__EXERCISE AIM__:
Copy out each line below containing "down".

__PROVIDED DATA__:
# # #
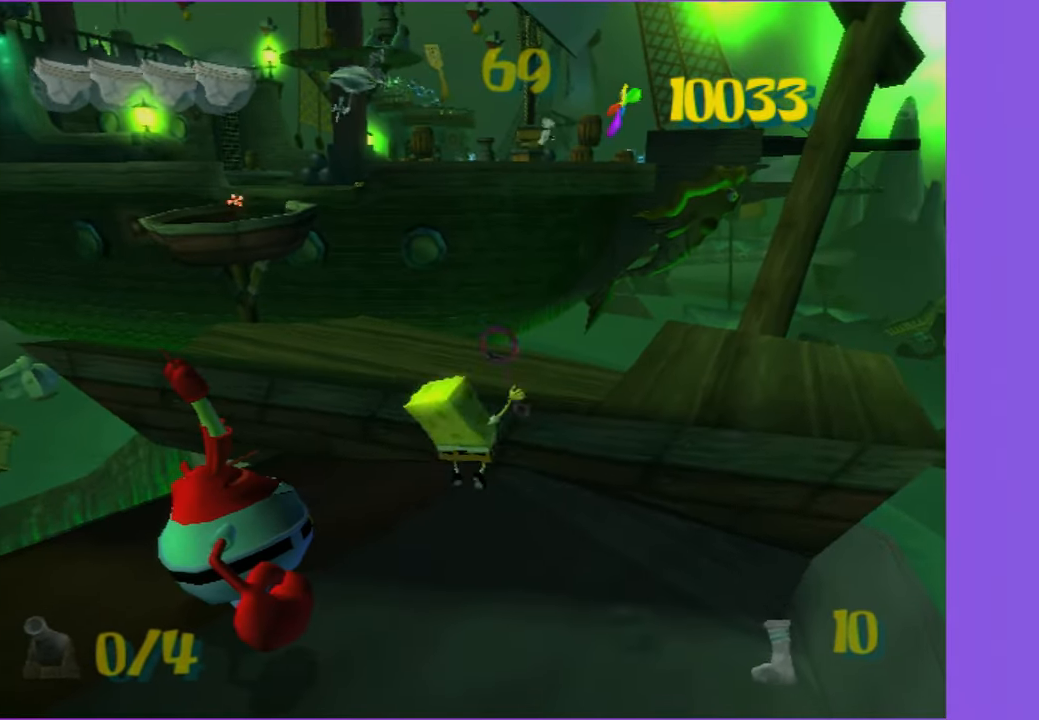
{"buttons": ["DPAD_RIGHT"], "left_stick": "center", "right_stick": "center", "events": [[34, "DPAD_RIGHT", "down"]]}
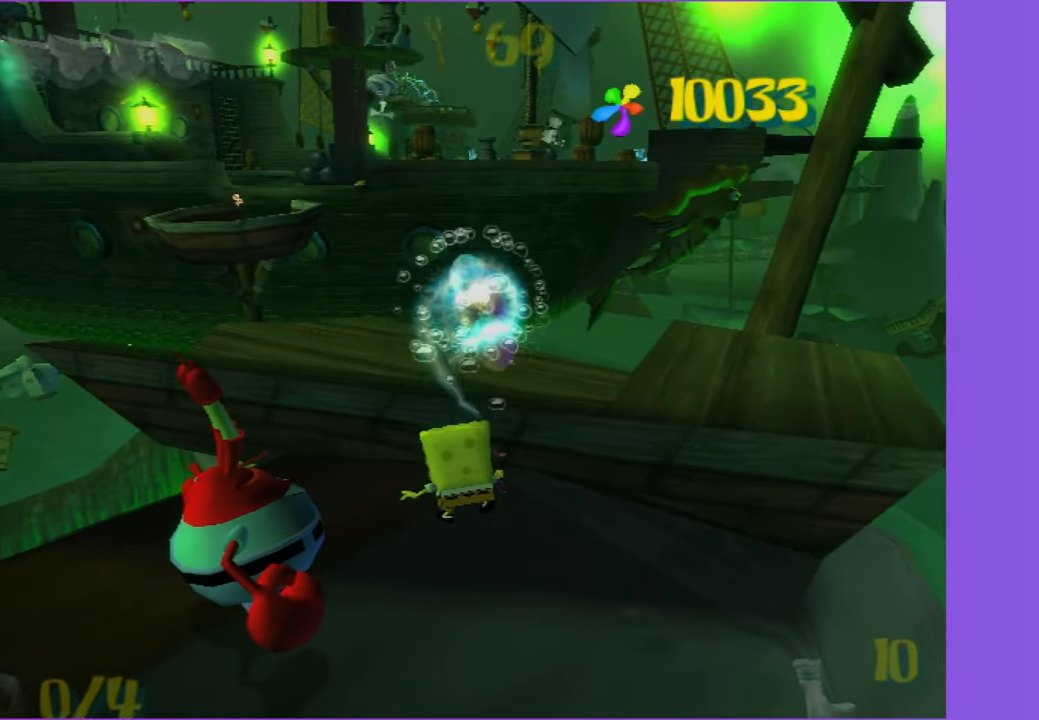
{"buttons": [], "left_stick": "center", "right_stick": "center", "events": [[317, "B", "down"], [317, "L2", "down"], [367, "B", "up"], [384, "DPAD_RIGHT", "up"], [434, "L2", "up"]]}
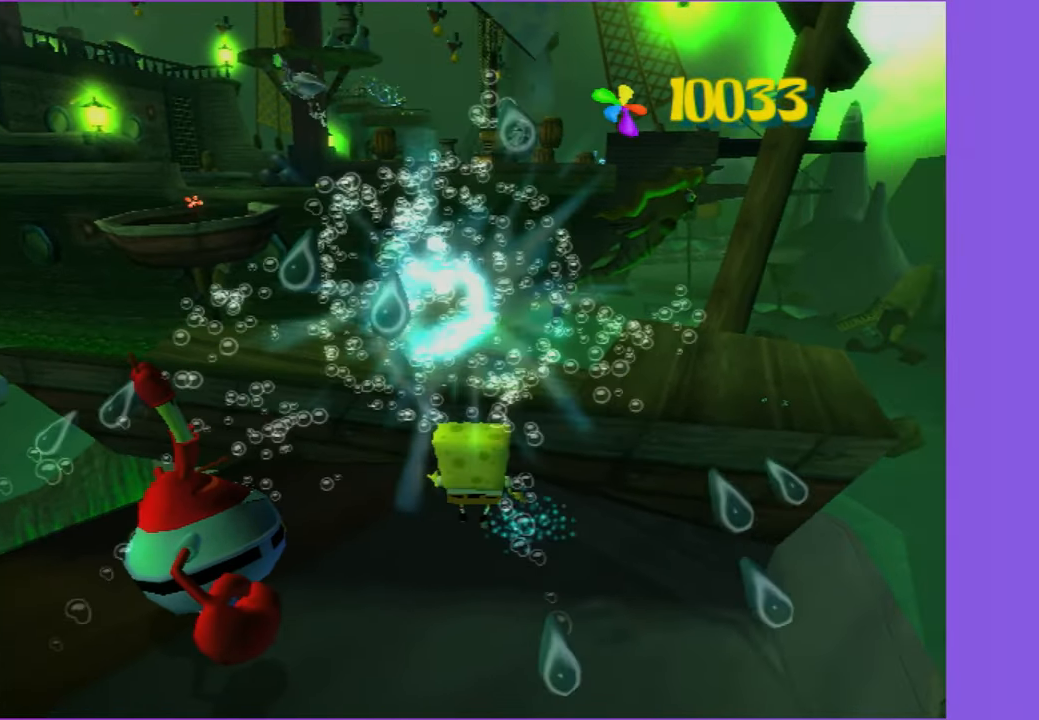
{"buttons": [], "left_stick": "center", "right_stick": "center", "events": []}
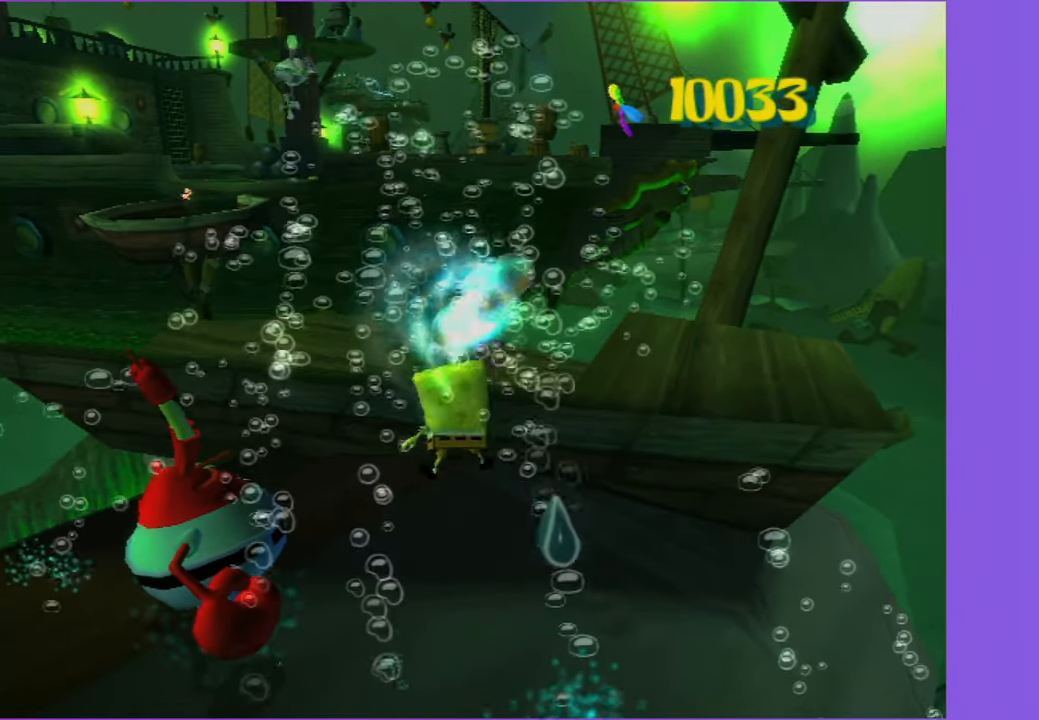
{"buttons": [], "left_stick": "down-left", "right_stick": "center", "events": [[334, "left_stick", "down-left"]]}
# # #
__WRITTEN SOLUTION__:
{"buttons": ["DPAD_RIGHT"], "left_stick": "center", "right_stick": "center", "events": [[34, "DPAD_RIGHT", "down"]]}
{"buttons": [], "left_stick": "center", "right_stick": "center", "events": [[317, "B", "down"], [317, "L2", "down"], [367, "B", "up"], [384, "DPAD_RIGHT", "up"], [434, "L2", "up"]]}
{"buttons": [], "left_stick": "down-left", "right_stick": "center", "events": [[334, "left_stick", "down-left"]]}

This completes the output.